Sunday, April 5, 2009

An American in Paris


In modern popular dance, namely in movies, it always appears that dancers make things look harder than they actually are. This is why I am reviewing An American in Paris starring Gene Kelly and Leslie Caron.

Gene Kelly plays Jerry, an ex-pat painter, trying to sell his art on the streets of Paris. A chance meeting with a socialite brings him the opportunity to have his own show. This comes into jeopardy, however, when he meets a young French girl played by Leslie Caron. As Lise, Caron is the most singular female co-star I have seen with Kelly. During the film I actually know what she wants and why. Another Gene Kelly film of the same time, Brigadoon, pairs him a love interest that is just meant to be pretty and sing about love. I would rather care about both sides of the romance.

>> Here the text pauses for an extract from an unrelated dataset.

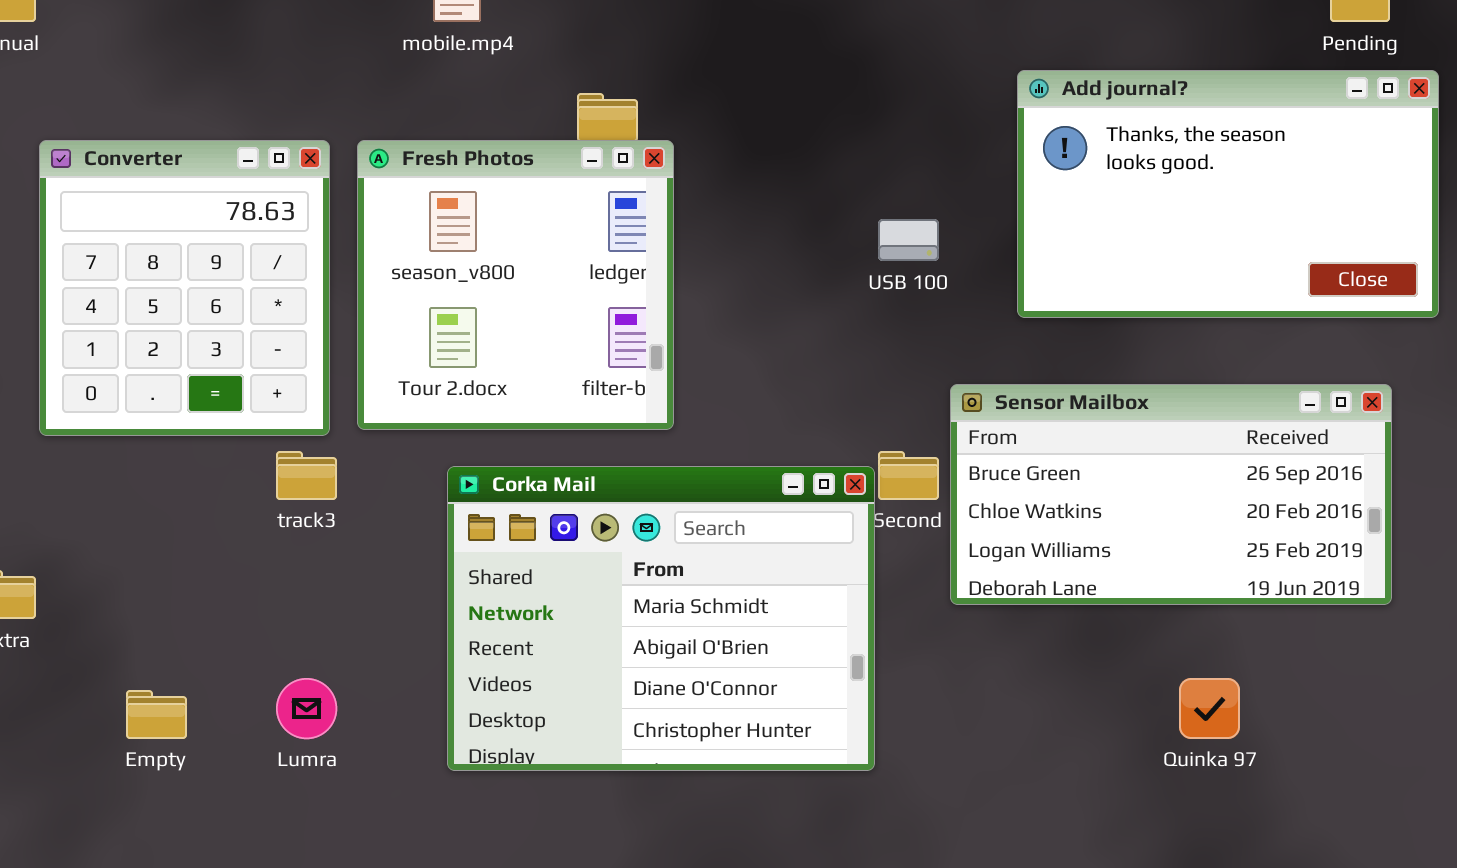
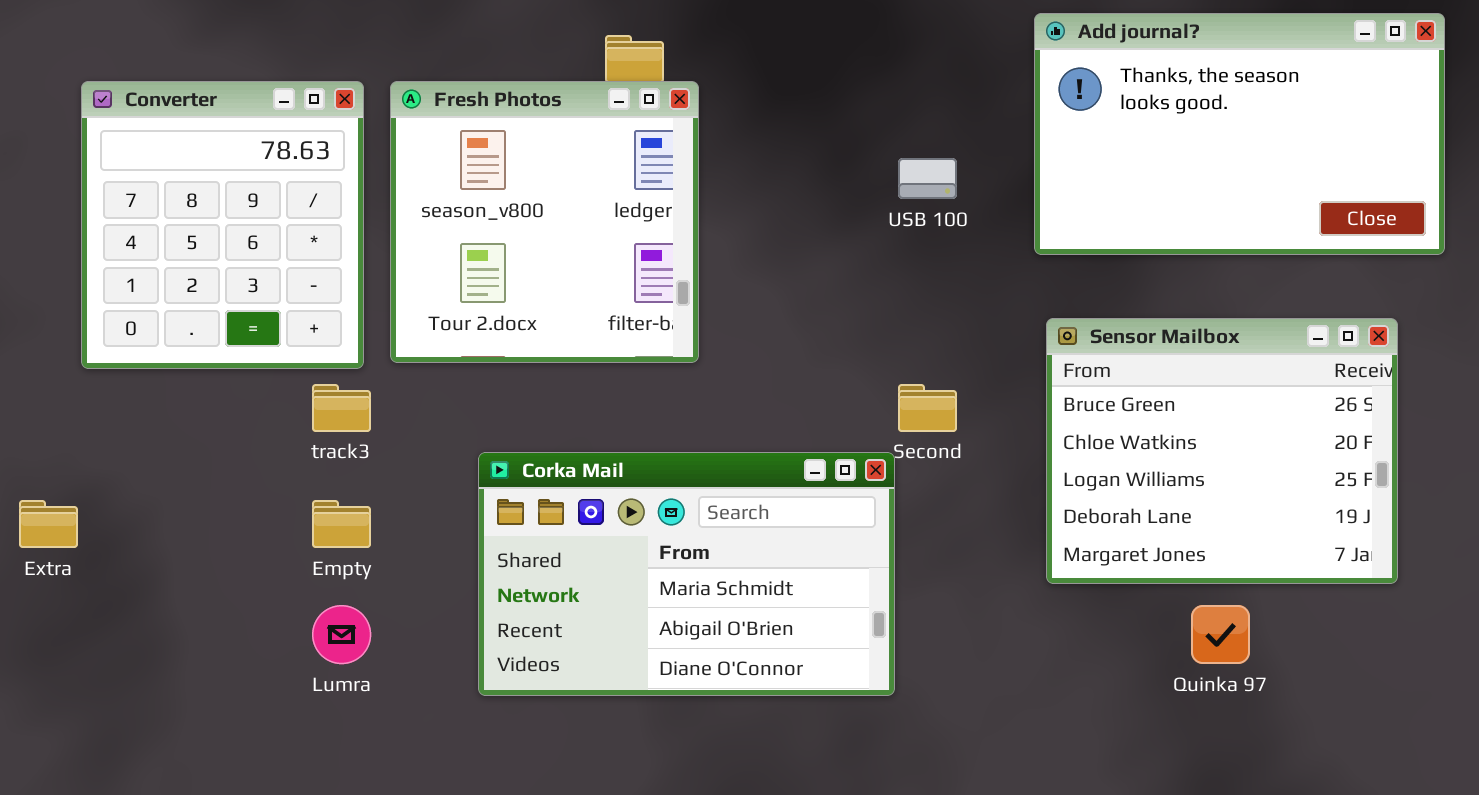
Sensor Mailbox: [950,384,1392,605] -> [1046,318,1398,584], resized
Corka Mail: [447,466,875,771] -> [478,452,895,696], resized
Empty: [126,690,187,739] -> [312,500,371,548], moved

Now, let me address the dancing. Dance sequences were fluid and seemingly off the cuff. It all had meaning and none of it was dancing just for the sake of. The last portion of the film is predominantly a 20 minute, non dialogue, ballet. People have bashed it for being arty and pretentious. I would like to say this was made in 1951, the imagery and style were far ahead of its time, and it seems as if people forget exactly where this is in cinema history. It wasn’t made during a period when chances of an artistic nature were commonly taken. If anything it is more courageous than pretentious.

As for how this film could have been improved…… perhaps viewing the film without the last two minutes would make the ending a bit more gracious. If you enjoy painterly backdrops, romantic dance numbers, and don’t mind a foray into ballet please seek this one out.